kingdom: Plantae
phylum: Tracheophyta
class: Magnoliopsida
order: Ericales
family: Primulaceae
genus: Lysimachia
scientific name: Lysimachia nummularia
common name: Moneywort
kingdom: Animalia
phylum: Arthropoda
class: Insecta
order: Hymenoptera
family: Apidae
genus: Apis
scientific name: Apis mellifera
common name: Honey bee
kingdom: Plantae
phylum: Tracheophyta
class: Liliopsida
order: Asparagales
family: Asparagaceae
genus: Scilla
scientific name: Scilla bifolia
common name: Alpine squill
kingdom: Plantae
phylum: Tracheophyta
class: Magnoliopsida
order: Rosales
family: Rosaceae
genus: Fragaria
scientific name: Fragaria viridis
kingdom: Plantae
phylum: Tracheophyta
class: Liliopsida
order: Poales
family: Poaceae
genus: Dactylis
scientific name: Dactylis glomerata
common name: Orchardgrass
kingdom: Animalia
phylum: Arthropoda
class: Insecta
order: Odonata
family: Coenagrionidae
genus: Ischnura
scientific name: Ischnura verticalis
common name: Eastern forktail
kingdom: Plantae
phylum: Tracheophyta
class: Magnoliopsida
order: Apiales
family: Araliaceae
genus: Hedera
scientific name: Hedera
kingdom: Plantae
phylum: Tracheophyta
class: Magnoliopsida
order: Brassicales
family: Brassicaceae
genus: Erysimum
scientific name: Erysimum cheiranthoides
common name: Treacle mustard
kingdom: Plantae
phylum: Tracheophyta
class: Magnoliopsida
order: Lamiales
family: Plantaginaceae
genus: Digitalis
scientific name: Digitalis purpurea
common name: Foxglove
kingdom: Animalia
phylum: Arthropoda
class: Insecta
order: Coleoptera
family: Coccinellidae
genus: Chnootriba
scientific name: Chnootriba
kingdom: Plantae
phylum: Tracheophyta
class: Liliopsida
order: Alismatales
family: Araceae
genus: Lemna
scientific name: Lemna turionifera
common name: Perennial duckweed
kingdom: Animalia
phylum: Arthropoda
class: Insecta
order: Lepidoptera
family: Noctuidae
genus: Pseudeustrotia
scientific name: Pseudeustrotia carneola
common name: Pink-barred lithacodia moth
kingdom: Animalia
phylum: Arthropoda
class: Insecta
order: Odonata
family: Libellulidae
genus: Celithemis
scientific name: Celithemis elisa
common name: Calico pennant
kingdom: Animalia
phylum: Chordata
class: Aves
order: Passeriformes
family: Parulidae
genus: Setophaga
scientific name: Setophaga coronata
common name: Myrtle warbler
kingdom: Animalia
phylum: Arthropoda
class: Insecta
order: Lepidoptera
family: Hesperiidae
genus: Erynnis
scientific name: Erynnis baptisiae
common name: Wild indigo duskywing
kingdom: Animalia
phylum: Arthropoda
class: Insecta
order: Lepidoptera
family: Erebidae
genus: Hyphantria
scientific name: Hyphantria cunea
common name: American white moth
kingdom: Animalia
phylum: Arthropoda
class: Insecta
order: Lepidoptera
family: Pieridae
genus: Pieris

◇ ◇ ◇

> **WHAT THE EXERCISE ASKS**: Rewrite all of the lines above, replacing each "common name" with "vernacular name" and leaving everything else unchanged.

> **THE RESULT**:
kingdom: Plantae
phylum: Tracheophyta
class: Magnoliopsida
order: Ericales
family: Primulaceae
genus: Lysimachia
scientific name: Lysimachia nummularia
vernacular name: Moneywort
kingdom: Animalia
phylum: Arthropoda
class: Insecta
order: Hymenoptera
family: Apidae
genus: Apis
scientific name: Apis mellifera
vernacular name: Honey bee
kingdom: Plantae
phylum: Tracheophyta
class: Liliopsida
order: Asparagales
family: Asparagaceae
genus: Scilla
scientific name: Scilla bifolia
vernacular name: Alpine squill
kingdom: Plantae
phylum: Tracheophyta
class: Magnoliopsida
order: Rosales
family: Rosaceae
genus: Fragaria
scientific name: Fragaria viridis
kingdom: Plantae
phylum: Tracheophyta
class: Liliopsida
order: Poales
family: Poaceae
genus: Dactylis
scientific name: Dactylis glomerata
vernacular name: Orchardgrass
kingdom: Animalia
phylum: Arthropoda
class: Insecta
order: Odonata
family: Coenagrionidae
genus: Ischnura
scientific name: Ischnura verticalis
vernacular name: Eastern forktail
kingdom: Plantae
phylum: Tracheophyta
class: Magnoliopsida
order: Apiales
family: Araliaceae
genus: Hedera
scientific name: Hedera
kingdom: Plantae
phylum: Tracheophyta
class: Magnoliopsida
order: Brassicales
family: Brassicaceae
genus: Erysimum
scientific name: Erysimum cheiranthoides
vernacular name: Treacle mustard
kingdom: Plantae
phylum: Tracheophyta
class: Magnoliopsida
order: Lamiales
family: Plantaginaceae
genus: Digitalis
scientific name: Digitalis purpurea
vernacular name: Foxglove
kingdom: Animalia
phylum: Arthropoda
class: Insecta
order: Coleoptera
family: Coccinellidae
genus: Chnootriba
scientific name: Chnootriba
kingdom: Plantae
phylum: Tracheophyta
class: Liliopsida
order: Alismatales
family: Araceae
genus: Lemna
scientific name: Lemna turionifera
vernacular name: Perennial duckweed
kingdom: Animalia
phylum: Arthropoda
class: Insecta
order: Lepidoptera
family: Noctuidae
genus: Pseudeustrotia
scientific name: Pseudeustrotia carneola
vernacular name: Pink-barred lithacodia moth
kingdom: Animalia
phylum: Arthropoda
class: Insecta
order: Odonata
family: Libellulidae
genus: Celithemis
scientific name: Celithemis elisa
vernacular name: Calico pennant
kingdom: Animalia
phylum: Chordata
class: Aves
order: Passeriformes
family: Parulidae
genus: Setophaga
scientific name: Setophaga coronata
vernacular name: Myrtle warbler
kingdom: Animalia
phylum: Arthropoda
class: Insecta
order: Lepidoptera
family: Hesperiidae
genus: Erynnis
scientific name: Erynnis baptisiae
vernacular name: Wild indigo duskywing
kingdom: Animalia
phylum: Arthropoda
class: Insecta
order: Lepidoptera
family: Erebidae
genus: Hyphantria
scientific name: Hyphantria cunea
vernacular name: American white moth
kingdom: Animalia
phylum: Arthropoda
class: Insecta
order: Lepidoptera
family: Pieridae
genus: Pieris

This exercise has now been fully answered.